Their Explanation is given below from "Introduction to knot theory" of Richard H. Crowell.
And this was an example on them:
But I do not understand in the example, in the fifth line, from where we get this term $z(y^{-1} a)^{-1}$?
Also I do not understand How the last line of the example is reached from the line just before it, more precisely, why this term $z(y^{-1} a)^{-1}$ is removed?
Could anyone explain these questions for me please?
The word $z(y^{-1}a)^{-1}$ can be written as $y^{-1}(a(yz)^{-1})^{-1}y$, the conjugation of the inverse of $a(yz)^{-1}$ by $y^{-1}$. Recall that a consequence to a set of relations is any product of arbitrary conjugates of them (since the corresponding presented group is the quotient of a free group by the normal closure of the relations). Thus, move I applies.

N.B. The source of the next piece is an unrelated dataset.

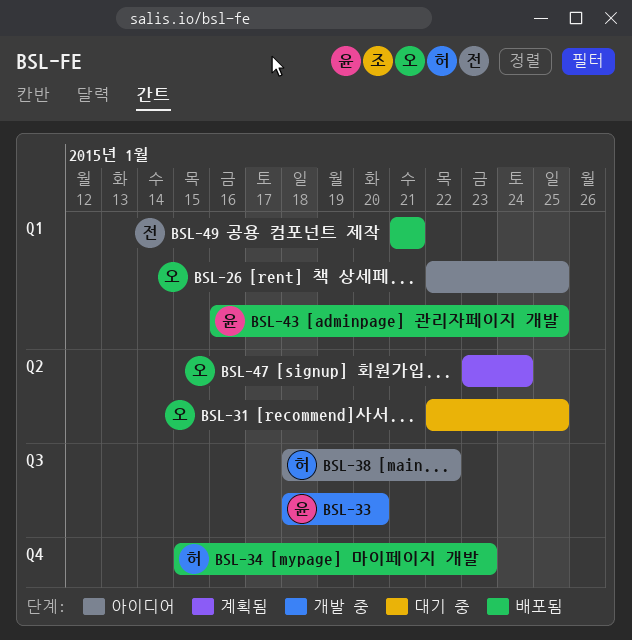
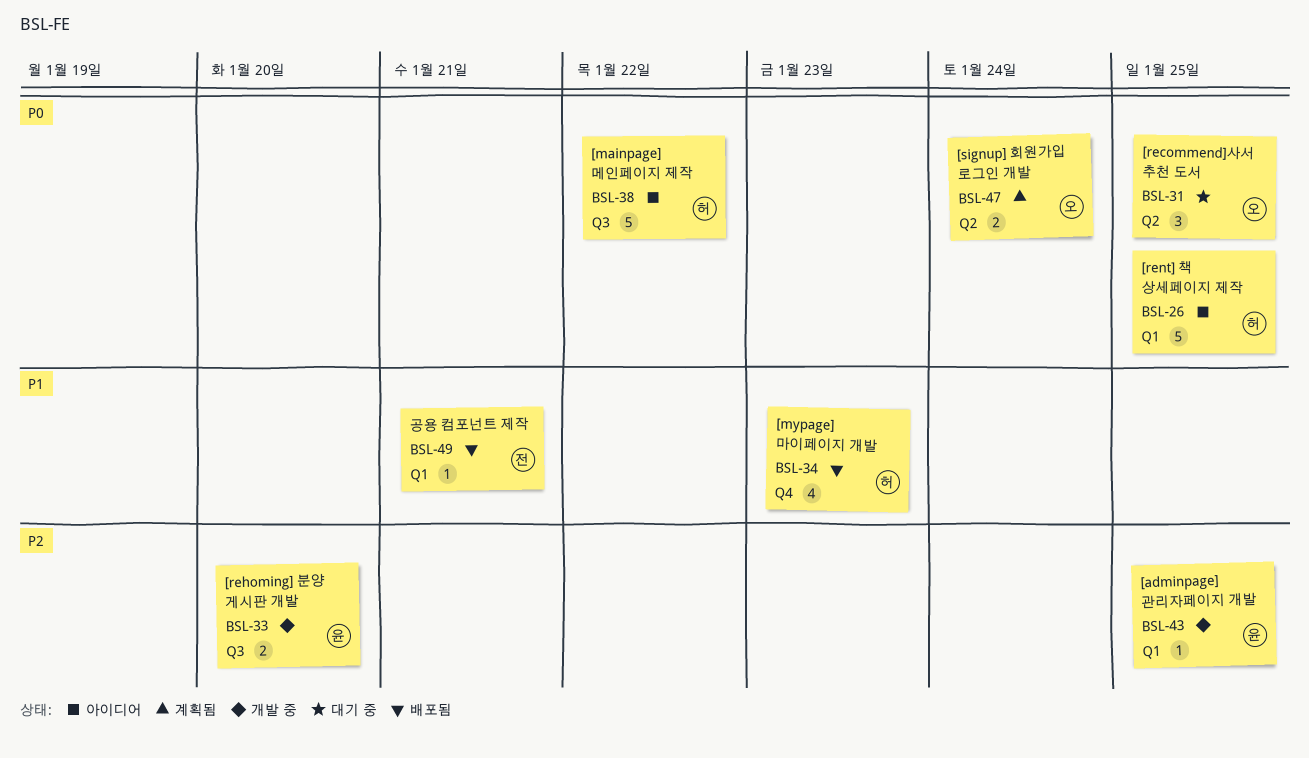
BSL-26, owner: 오 -> 허
BSL-43, status: 배포됨 -> 개발 중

In the penultimate line, there is the relation $z(y^{-1}a)^{-1}$. This means that in the quotient group, $[z]=[y^{-1}a]$ (where I'm just using brackets to distinguish between the word $y^{-1}a$ in the free group and $[y^{-1}a]$ as its image in the presented group). Since this implies $z$ is determined by $y^{-1}$ and $a$, it is safe to replace all occurrences of $z$ in the presentation by $y^{-1}a$ and delete that generator, which is move II'.